Schrittfolgen
Von Karl Hohenlohe
Sie ist auf Hitparaden spezialisiert, die sie anführt, wie das Leittier eine Herde.
Über Rihanna
Die berühmte Sängerin Rihanna war in Wien. Den jüngeren Lesern ist sie ein Begriff, den älteren soll sie als Zarah Leander des 21. Jahrhunderts gelten. Frau Rihanna ist auf Hitparaden spezialisiert, die sie anführt, wie das Leittier eine Herde.
Vorne ist ihre Stimme zu hören, gleich danach ein tuschendes Schlagwerk, das an die ersten Atemzüge einer rachitischen Dampflok erinnert, wenn sie schweren Herzens den Perron verlässt. Ganz hinten, irgendwo im Radio, den blinkenden CD-Partikeln, den Stehplätzen der Konzertsäle, verliert sich eine kleine Melodie, verflüchtigt sich im Raum und stirbt.

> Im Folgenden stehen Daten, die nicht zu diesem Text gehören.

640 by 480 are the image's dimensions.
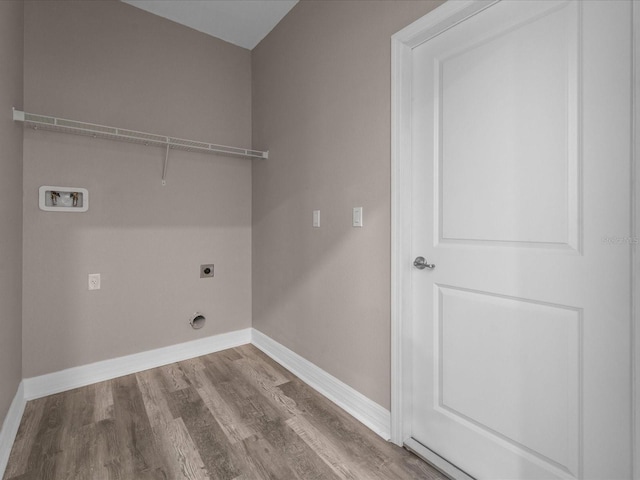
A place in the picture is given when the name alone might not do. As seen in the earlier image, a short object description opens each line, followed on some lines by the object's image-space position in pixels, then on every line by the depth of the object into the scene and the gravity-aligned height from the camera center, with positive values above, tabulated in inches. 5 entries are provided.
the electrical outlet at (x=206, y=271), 104.1 -10.6
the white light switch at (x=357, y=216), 69.8 +4.6
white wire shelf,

Rihanna ist für zwei Dinge bekannt: Für den Gesang und für das Bewegungstalent, das sich wiederum in vier unterschiedlichste Sparten einteilen lässt: Griff zum Mikrofon, Griff zum Busen, Griff zum Hinterteil und Griff in den Schritt.
Die ersten zwei Drittel des Rihanna-Konzertes in Wien sind den verschiedensten Grifftechniken gewidmet. Einmal da, einmal dort, schnell, langsam. Irgendwann fragt man sich, warum.
Das hat man sich schon bei Michael Jackson gefragt, dem Erfinder der Schrittgrifftechnik. Ist es die Lüsternheit, die den Sänger während seines Vortrags überkommt und wenn ja, wieso haben sich Corelli, Slezak oder Kaufmann nie in den Schritt gegriffen? Oder ist es, wie bei Kindern, ein durchaus ernst zu nehmender Hinweis darauf, dass man so schnell wie möglich eine Toilette aufsuchen oder einen Topf zur Verfügung stellen sollte?
Ich weiß es nicht, je mehr Jahre ins Land ziehen, umso eher glaube ich, dass ich es gar nicht wissen will.